[Dataset entries]
--*--
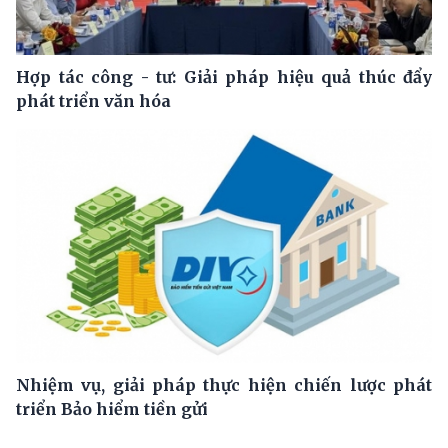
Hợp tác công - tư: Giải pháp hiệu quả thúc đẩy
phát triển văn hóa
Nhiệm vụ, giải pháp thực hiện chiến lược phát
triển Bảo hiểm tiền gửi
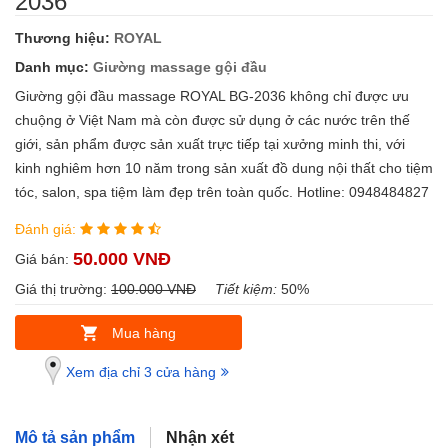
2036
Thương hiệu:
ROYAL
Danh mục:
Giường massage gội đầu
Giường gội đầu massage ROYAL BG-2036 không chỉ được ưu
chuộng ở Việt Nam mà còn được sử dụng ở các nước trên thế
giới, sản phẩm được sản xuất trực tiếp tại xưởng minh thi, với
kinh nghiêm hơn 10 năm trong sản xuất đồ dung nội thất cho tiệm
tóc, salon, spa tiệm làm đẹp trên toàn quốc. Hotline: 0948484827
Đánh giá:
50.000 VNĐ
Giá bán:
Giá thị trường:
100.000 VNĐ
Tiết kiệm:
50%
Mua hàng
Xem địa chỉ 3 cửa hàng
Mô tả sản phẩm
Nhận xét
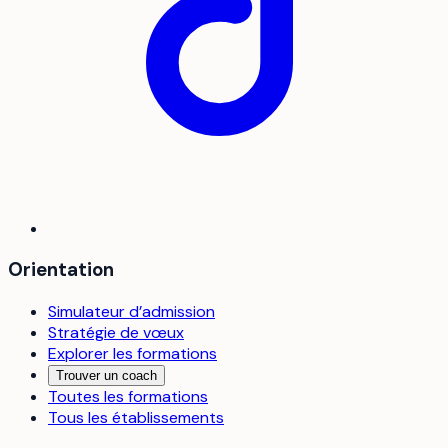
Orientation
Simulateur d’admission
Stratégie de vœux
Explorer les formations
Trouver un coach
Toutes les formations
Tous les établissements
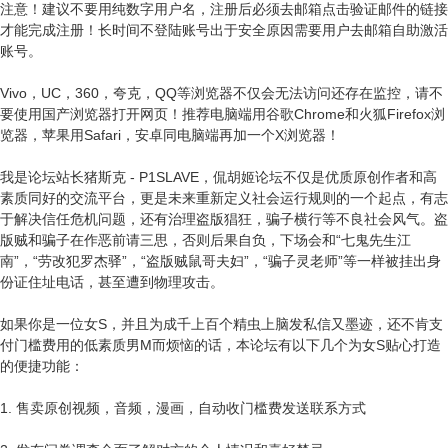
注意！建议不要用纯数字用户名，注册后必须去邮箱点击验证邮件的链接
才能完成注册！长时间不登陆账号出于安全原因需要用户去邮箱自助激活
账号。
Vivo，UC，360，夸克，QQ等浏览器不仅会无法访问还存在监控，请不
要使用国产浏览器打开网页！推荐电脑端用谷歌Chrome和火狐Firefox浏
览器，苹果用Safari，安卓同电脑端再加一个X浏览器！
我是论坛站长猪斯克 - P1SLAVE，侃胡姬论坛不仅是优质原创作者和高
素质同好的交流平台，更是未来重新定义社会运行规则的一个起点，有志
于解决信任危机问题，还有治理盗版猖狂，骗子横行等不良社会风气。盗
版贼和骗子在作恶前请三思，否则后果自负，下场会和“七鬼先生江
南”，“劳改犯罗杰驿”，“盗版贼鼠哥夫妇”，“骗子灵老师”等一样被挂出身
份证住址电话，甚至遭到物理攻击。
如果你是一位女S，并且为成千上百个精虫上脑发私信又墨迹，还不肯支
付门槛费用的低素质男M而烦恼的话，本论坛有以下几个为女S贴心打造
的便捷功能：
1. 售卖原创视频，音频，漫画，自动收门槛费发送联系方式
--*--
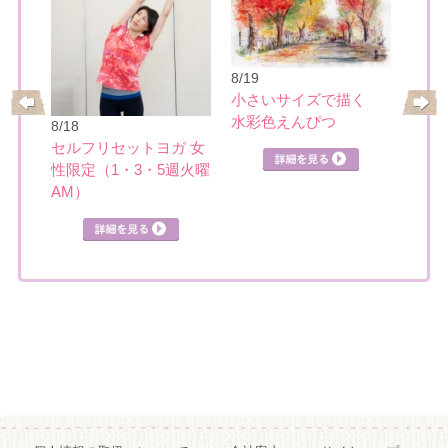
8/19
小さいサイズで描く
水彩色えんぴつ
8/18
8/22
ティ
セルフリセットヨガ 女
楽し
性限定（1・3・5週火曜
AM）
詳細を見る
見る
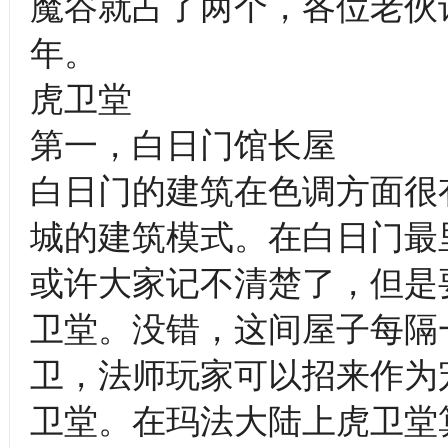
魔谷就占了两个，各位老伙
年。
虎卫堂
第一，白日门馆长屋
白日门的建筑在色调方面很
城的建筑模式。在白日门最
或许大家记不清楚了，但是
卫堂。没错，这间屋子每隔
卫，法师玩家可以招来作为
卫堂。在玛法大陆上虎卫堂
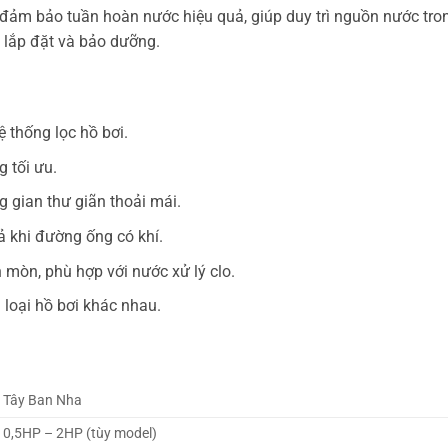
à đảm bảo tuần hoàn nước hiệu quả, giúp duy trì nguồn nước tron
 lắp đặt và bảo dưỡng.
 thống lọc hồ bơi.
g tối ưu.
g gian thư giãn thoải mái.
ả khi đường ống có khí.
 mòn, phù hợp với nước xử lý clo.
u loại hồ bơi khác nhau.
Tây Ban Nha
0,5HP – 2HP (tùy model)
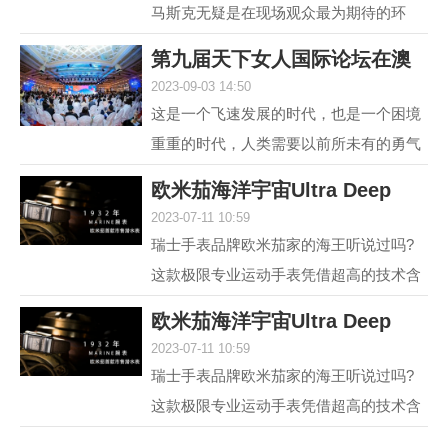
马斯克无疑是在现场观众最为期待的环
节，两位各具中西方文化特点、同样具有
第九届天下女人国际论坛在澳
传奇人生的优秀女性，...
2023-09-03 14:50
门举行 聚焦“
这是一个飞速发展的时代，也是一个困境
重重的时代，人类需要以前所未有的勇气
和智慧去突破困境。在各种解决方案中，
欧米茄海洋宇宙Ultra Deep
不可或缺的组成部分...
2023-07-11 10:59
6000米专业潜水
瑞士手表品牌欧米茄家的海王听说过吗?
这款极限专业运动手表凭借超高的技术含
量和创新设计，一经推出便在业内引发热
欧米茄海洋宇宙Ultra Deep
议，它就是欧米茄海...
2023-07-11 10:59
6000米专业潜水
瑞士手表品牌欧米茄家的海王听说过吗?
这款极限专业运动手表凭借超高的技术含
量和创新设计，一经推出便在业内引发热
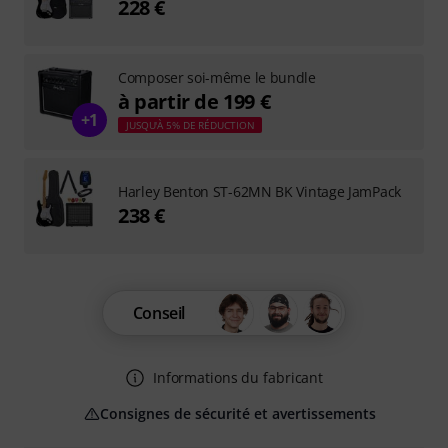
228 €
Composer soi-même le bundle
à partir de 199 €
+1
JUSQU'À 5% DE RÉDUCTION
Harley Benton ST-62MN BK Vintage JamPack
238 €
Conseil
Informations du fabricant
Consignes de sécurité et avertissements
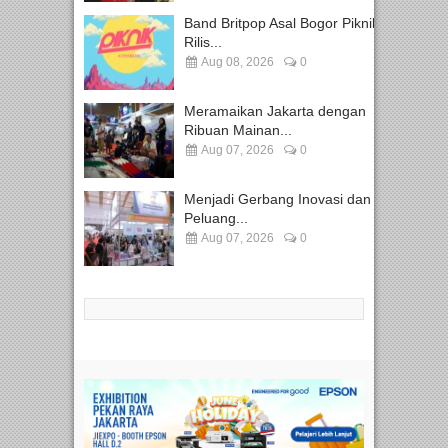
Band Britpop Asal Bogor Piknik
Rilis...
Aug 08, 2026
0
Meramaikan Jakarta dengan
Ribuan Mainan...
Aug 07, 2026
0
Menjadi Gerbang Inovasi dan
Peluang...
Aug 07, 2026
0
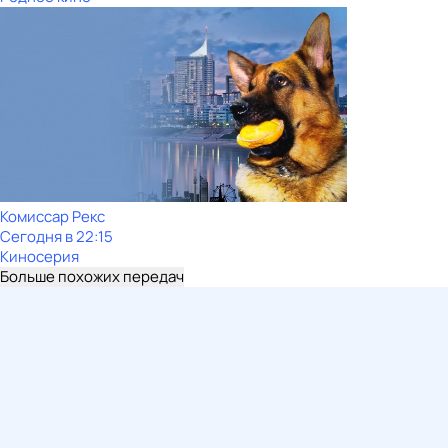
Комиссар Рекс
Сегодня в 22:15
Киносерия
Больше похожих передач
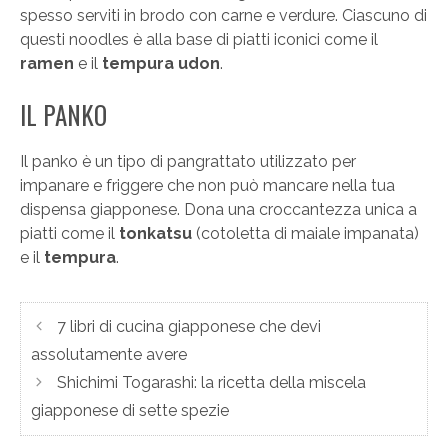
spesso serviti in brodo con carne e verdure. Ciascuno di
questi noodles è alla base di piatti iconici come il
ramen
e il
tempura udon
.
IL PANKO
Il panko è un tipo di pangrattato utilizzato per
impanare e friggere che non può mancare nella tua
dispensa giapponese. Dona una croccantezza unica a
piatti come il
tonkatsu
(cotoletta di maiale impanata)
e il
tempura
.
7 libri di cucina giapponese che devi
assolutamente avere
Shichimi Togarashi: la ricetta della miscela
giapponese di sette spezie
--*--
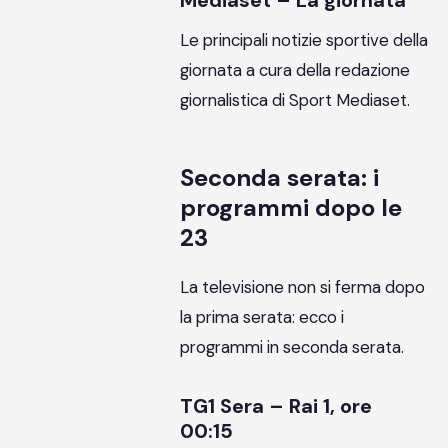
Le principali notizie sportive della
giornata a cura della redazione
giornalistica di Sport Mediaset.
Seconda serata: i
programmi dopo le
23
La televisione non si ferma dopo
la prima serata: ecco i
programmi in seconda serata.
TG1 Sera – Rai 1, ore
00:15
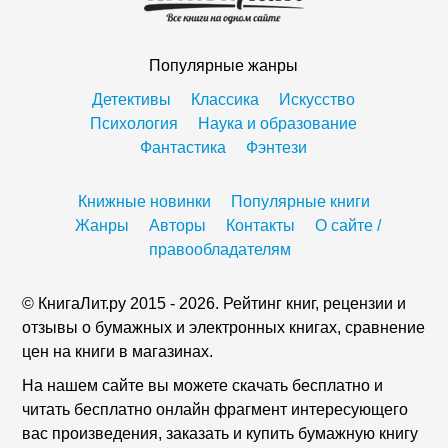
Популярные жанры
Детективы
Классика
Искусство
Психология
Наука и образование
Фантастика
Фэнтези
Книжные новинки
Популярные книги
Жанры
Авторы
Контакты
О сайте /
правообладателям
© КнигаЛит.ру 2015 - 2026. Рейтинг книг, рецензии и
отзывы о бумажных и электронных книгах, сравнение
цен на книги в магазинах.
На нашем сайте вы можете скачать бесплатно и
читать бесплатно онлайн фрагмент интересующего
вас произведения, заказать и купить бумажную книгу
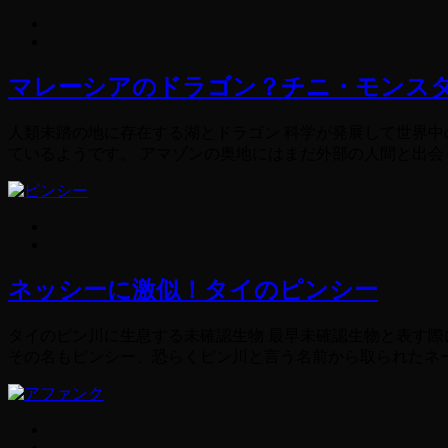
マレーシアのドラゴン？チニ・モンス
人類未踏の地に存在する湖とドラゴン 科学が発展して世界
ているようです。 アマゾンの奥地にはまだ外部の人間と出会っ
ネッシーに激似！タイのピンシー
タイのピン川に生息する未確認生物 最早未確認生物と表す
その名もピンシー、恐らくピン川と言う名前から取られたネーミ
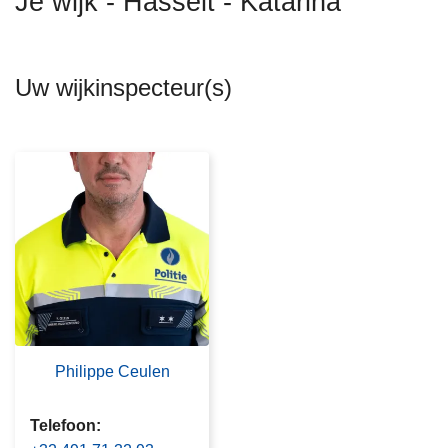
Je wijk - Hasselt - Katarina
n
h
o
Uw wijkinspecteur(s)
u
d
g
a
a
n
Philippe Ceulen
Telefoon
--*--
● INSTRUCTION:
Return, in full, every line of these entries that holds "serata".

● FINAL ANSWER:
Seconda serata: i
la prima serata: ecco i
programmi in seconda serata.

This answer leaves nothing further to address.